Pierwszy sezon „Świata według Kiepskich” pokazano w marcu 1999 roku. Przypomnijmy, że serial opowiadał historię mieszkańców wrocławskiej kamienicy przy ul. Ćwiartki 3/4. Głównym bohaterem był Ferdynand Kiepski grany przez Andrzeja Grabowskiego i jego rodzina.

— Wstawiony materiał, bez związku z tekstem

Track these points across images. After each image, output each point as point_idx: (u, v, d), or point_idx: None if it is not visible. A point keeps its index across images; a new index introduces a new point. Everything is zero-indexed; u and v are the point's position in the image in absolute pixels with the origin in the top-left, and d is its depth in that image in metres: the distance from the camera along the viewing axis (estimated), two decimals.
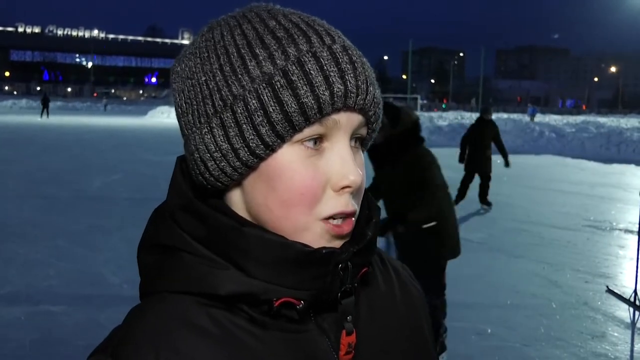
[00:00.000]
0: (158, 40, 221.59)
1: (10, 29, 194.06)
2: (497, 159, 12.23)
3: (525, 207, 12.13)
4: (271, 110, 0.74)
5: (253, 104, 0.75)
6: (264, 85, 0.75)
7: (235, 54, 0.78)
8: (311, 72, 0.75)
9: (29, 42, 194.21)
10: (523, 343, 5.29)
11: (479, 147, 12.01)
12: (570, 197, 13.73)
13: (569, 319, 5.92)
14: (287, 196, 0.77)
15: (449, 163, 21.15)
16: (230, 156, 0.77)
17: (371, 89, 0.79)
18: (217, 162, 0.78)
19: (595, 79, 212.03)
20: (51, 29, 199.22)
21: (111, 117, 53.93)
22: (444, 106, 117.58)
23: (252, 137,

A więc żona Halinka (Marzena Kipiel-Sztuka), córka Mariolka (Barbara Mularczyk-Potocka) i syn Walduś (Bartosz Żukowski) . Przez wiele lat ważną rolę odgrywała babka Rozalia Kiepska grana przez Krystynę Feldman, która toczyła niezliczone kłótnie z Ferdkiem, którego nazywała kanalią. Niestety postać ta zniknęła z serialu wraz ze śmiercią popularnej aktorki.

Ważną rolę odrywają też inni lokatorzy kamienicy, a przede wszystkim Marian Paździoch (Ryszard Kotys), jego żona Helena (Renata Pałys). Ale wiele osób nie wyobrażało sobie „Kiepskich” bez Boczka, którego grał Dariusz Gnatowski. Nieżyjący już Bohdan Smoleń, wcielał się w rolę Listonosza Edzia. Mówił wierszem i był stałym gościem w domu Kiepskich. W serialu występowała też nieżyjąca już Zofia Czerwińska. Stworzyła uwielbianą przez widzów postać Malinowskiej, właścicielki sklepiku osiedlowego. Warto wymienić również postacie drugoplanowe - Badury (Lech Dyblik), prezesa Kozłowskiego (Andrzej Gałła), prezesową (Joanna Kurowska), Kopernika (Andrzej Kłak).

Rola Ferdynanda Kiepskiego przyniosła wielką popularność Andrzejowi Grabowskiemu. Aktor przyznaje, że długo walczył z tą postacią, nie znosił Ferdka. Z czasem się do niego przyzwyczaił.

- Nie przyzwyczaiłem się tylko do tego jak czasem traktują mnie ludzie widząc we mnie Ferdka – mówił nam w wywiadzie Andrzej Grabowski. - Ale tak jest nie tylko ze mną. Gdy jakiś aktor gra księdza to ludzie chcą się u niego spowiadać.

Ludzie tak żyją..

Andrzej Grabowski mówił nam, że wbrew narzekaniom żony Halinki na męża Ferdynanda, Kiepscy to szczęśliwa rodzina.

- Oni są przyzwyczajeni do tego, Ferdynand jest bezrobotny i nigdy do pracy nie pójdzie – mówił w wywiadzie dla „Dziennika Łódzkiego” aktor. - Ale nie jest to też jakaś patologiczna, alkoholiczna rodzina. Owszem piją wódkę, piwo, ale tam nie ma patologii. Nie jest to tak biedna rodzina, która nie miałaby co jeść, włożyć na kark. Oni sobie radzą. Nie mam u nich problemu z tym czy pieniędzy starczy do końca tygodnia. Im specjalnie nie zależy, a szczególnie głównemu bohaterowi, by być bogatym. Odpowiada im ich życie. Tak jak ich sąsiadom, Boczkowi i Paździochowi.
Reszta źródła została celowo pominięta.